* _PROBLEM STATEMENT_: Return the records below in full. Keep every word exact and skip the images.

########################################

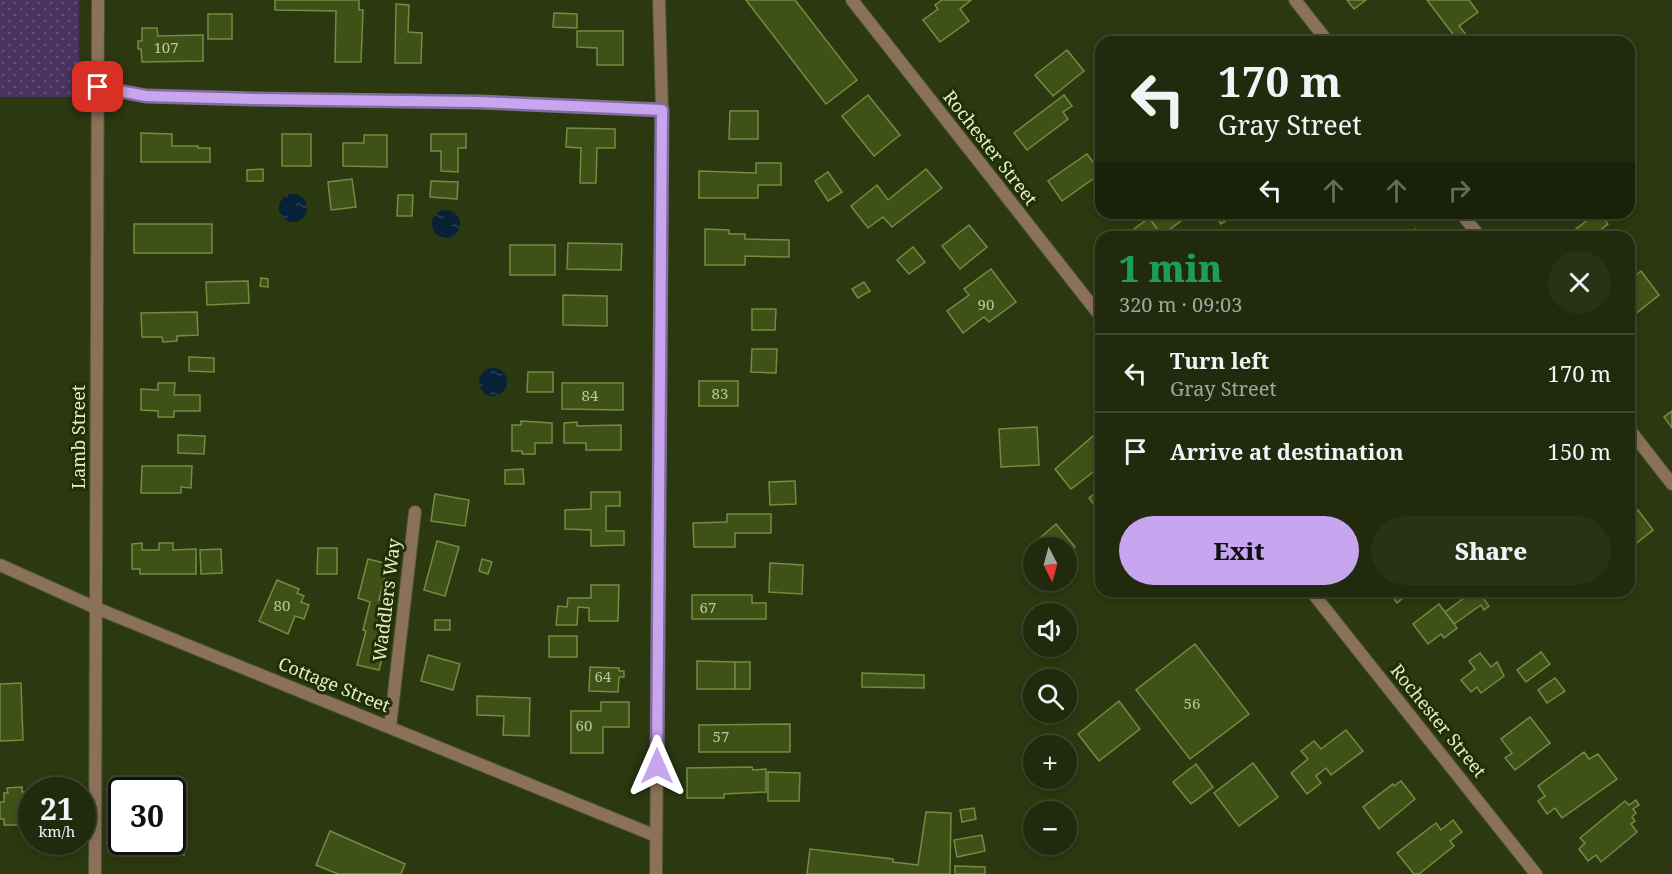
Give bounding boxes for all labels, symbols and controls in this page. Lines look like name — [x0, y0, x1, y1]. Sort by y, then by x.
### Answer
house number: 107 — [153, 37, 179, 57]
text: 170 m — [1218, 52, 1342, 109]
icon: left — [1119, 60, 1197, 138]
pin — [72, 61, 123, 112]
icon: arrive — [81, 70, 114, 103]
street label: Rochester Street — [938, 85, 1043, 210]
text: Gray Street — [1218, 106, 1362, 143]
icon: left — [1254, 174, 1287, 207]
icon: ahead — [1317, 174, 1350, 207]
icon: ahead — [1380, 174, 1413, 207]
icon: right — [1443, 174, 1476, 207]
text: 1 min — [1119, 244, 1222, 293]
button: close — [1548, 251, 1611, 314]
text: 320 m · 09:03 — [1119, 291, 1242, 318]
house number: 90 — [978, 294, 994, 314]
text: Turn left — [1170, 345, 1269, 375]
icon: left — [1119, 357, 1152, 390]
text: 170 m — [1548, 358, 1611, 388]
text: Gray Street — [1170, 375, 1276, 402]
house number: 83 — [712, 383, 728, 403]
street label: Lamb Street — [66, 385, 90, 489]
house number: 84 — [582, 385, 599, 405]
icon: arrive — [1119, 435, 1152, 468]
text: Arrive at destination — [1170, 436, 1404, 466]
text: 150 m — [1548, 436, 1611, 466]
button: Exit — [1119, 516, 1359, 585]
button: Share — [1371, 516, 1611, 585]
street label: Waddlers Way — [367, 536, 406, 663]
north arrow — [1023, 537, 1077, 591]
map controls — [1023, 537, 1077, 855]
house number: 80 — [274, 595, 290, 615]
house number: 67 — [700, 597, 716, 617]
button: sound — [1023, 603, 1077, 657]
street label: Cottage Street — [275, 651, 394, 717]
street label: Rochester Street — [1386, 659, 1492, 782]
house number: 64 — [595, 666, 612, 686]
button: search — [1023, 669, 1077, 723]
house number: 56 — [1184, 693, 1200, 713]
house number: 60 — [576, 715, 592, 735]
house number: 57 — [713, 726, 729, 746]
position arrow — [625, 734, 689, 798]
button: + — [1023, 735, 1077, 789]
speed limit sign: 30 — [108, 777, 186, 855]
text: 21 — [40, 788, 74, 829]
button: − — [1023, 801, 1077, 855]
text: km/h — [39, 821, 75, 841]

########################################

* _THE ANSWER_:
Give bounding boxes for all labels, symbols and controls in this page. Lines look like name — [x0, y0, x1, y1]. Sort by y, then by x.
### Answer
house number: 107 — [153, 37, 179, 57]
text: 170 m — [1218, 52, 1342, 109]
icon: left — [1119, 60, 1197, 138]
pin — [72, 61, 123, 112]
icon: arrive — [81, 70, 114, 103]
street label: Rochester Street — [938, 85, 1043, 210]
text: Gray Street — [1218, 106, 1362, 143]
icon: left — [1254, 174, 1287, 207]
icon: ahead — [1317, 174, 1350, 207]
icon: ahead — [1380, 174, 1413, 207]
icon: right — [1443, 174, 1476, 207]
text: 1 min — [1119, 244, 1222, 293]
button: close — [1548, 251, 1611, 314]
text: 320 m · 09:03 — [1119, 291, 1242, 318]
house number: 90 — [978, 294, 994, 314]
text: Turn left — [1170, 345, 1269, 375]
icon: left — [1119, 357, 1152, 390]
text: 170 m — [1548, 358, 1611, 388]
text: Gray Street — [1170, 375, 1276, 402]
house number: 83 — [712, 383, 728, 403]
street label: Lamb Street — [66, 385, 90, 489]
house number: 84 — [582, 385, 599, 405]
icon: arrive — [1119, 435, 1152, 468]
text: Arrive at destination — [1170, 436, 1404, 466]
text: 150 m — [1548, 436, 1611, 466]
button: Exit — [1119, 516, 1359, 585]
button: Share — [1371, 516, 1611, 585]
street label: Waddlers Way — [367, 536, 406, 663]
north arrow — [1023, 537, 1077, 591]
map controls — [1023, 537, 1077, 855]
house number: 80 — [274, 595, 290, 615]
house number: 67 — [700, 597, 716, 617]
button: sound — [1023, 603, 1077, 657]
street label: Cottage Street — [275, 651, 394, 717]
street label: Rochester Street — [1386, 659, 1492, 782]
house number: 64 — [595, 666, 612, 686]
button: search — [1023, 669, 1077, 723]
house number: 56 — [1184, 693, 1200, 713]
house number: 60 — [576, 715, 592, 735]
house number: 57 — [713, 726, 729, 746]
position arrow — [625, 734, 689, 798]
button: + — [1023, 735, 1077, 789]
speed limit sign: 30 — [108, 777, 186, 855]
text: 21 — [40, 788, 74, 829]
button: − — [1023, 801, 1077, 855]
text: km/h — [39, 821, 75, 841]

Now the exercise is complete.